::: RECORDS TO PROCESS :::

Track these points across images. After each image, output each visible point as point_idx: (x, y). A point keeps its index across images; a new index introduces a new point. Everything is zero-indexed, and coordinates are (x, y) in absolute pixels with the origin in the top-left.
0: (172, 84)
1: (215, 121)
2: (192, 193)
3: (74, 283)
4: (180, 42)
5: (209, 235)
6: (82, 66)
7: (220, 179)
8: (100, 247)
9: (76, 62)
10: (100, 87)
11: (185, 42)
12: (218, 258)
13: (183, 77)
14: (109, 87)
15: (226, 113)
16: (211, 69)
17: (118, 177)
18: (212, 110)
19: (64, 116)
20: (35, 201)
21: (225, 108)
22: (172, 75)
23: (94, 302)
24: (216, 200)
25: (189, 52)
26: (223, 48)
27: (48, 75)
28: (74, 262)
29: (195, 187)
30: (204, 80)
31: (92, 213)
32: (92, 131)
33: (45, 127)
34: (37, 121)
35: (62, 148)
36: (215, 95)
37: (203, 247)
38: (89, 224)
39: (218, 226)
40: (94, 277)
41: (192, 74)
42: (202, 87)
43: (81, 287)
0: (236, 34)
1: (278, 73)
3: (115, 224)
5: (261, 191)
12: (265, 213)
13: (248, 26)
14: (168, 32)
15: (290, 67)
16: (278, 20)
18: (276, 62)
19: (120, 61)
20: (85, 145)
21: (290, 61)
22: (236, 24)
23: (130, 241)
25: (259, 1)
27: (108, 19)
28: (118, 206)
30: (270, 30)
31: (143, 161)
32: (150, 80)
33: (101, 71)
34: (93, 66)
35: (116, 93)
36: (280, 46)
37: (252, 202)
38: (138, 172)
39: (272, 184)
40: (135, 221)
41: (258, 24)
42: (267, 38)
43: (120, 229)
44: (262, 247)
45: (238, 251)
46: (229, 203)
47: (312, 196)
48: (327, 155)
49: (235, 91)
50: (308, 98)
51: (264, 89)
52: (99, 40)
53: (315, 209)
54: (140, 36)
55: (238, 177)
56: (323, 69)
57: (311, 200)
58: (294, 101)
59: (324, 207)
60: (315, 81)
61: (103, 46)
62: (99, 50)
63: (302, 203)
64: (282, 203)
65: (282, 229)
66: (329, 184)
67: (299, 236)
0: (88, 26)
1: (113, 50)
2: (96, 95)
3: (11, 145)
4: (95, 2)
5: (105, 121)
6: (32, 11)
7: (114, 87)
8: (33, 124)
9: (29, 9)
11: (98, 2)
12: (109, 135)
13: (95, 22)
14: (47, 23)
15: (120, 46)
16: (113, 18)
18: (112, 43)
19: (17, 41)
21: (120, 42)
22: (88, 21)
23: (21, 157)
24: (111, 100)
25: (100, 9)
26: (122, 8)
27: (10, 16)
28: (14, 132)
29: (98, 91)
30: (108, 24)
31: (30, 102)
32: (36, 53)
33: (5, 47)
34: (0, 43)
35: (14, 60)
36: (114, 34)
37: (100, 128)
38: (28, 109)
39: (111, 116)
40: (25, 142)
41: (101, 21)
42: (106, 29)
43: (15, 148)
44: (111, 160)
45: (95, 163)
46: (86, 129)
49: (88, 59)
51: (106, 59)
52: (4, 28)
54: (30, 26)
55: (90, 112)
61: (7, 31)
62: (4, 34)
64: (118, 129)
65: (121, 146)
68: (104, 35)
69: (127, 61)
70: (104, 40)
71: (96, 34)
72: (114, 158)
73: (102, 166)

:::

Please reproduce every line shown above, exactly as written.

ANSWER BOX:
Track these points across images. After each image, output each visible point as point_idx: (x, y). A point keeps its index across images; a new index introduces a new point. Everything is zero-indexed, and coordinates are (x, y) in absolute pixels with the origin in the top-left.
0: (172, 84)
1: (215, 121)
2: (192, 193)
3: (74, 283)
4: (180, 42)
5: (209, 235)
6: (82, 66)
7: (220, 179)
8: (100, 247)
9: (76, 62)
10: (100, 87)
11: (185, 42)
12: (218, 258)
13: (183, 77)
14: (109, 87)
15: (226, 113)
16: (211, 69)
17: (118, 177)
18: (212, 110)
19: (64, 116)
20: (35, 201)
21: (225, 108)
22: (172, 75)
23: (94, 302)
24: (216, 200)
25: (189, 52)
26: (223, 48)
27: (48, 75)
28: (74, 262)
29: (195, 187)
30: (204, 80)
31: (92, 213)
32: (92, 131)
33: (45, 127)
34: (37, 121)
35: (62, 148)
36: (215, 95)
37: (203, 247)
38: (89, 224)
39: (218, 226)
40: (94, 277)
41: (192, 74)
42: (202, 87)
43: (81, 287)
0: (236, 34)
1: (278, 73)
3: (115, 224)
5: (261, 191)
12: (265, 213)
13: (248, 26)
14: (168, 32)
15: (290, 67)
16: (278, 20)
18: (276, 62)
19: (120, 61)
20: (85, 145)
21: (290, 61)
22: (236, 24)
23: (130, 241)
25: (259, 1)
27: (108, 19)
28: (118, 206)
30: (270, 30)
31: (143, 161)
32: (150, 80)
33: (101, 71)
34: (93, 66)
35: (116, 93)
36: (280, 46)
37: (252, 202)
38: (138, 172)
39: (272, 184)
40: (135, 221)
41: (258, 24)
42: (267, 38)
43: (120, 229)
44: (262, 247)
45: (238, 251)
46: (229, 203)
47: (312, 196)
48: (327, 155)
49: (235, 91)
50: (308, 98)
51: (264, 89)
52: (99, 40)
53: (315, 209)
54: (140, 36)
55: (238, 177)
56: (323, 69)
57: (311, 200)
58: (294, 101)
59: (324, 207)
60: (315, 81)
61: (103, 46)
62: (99, 50)
63: (302, 203)
64: (282, 203)
65: (282, 229)
66: (329, 184)
67: (299, 236)
0: (88, 26)
1: (113, 50)
2: (96, 95)
3: (11, 145)
4: (95, 2)
5: (105, 121)
6: (32, 11)
7: (114, 87)
8: (33, 124)
9: (29, 9)
11: (98, 2)
12: (109, 135)
13: (95, 22)
14: (47, 23)
15: (120, 46)
16: (113, 18)
18: (112, 43)
19: (17, 41)
21: (120, 42)
22: (88, 21)
23: (21, 157)
24: (111, 100)
25: (100, 9)
26: (122, 8)
27: (10, 16)
28: (14, 132)
29: (98, 91)
30: (108, 24)
31: (30, 102)
32: (36, 53)
33: (5, 47)
34: (0, 43)
35: (14, 60)
36: (114, 34)
37: (100, 128)
38: (28, 109)
39: (111, 116)
40: (25, 142)
41: (101, 21)
42: (106, 29)
43: (15, 148)
44: (111, 160)
45: (95, 163)
46: (86, 129)
49: (88, 59)
51: (106, 59)
52: (4, 28)
54: (30, 26)
55: (90, 112)
61: (7, 31)
62: (4, 34)
64: (118, 129)
65: (121, 146)
68: (104, 35)
69: (127, 61)
70: (104, 40)
71: (96, 34)
72: (114, 158)
73: (102, 166)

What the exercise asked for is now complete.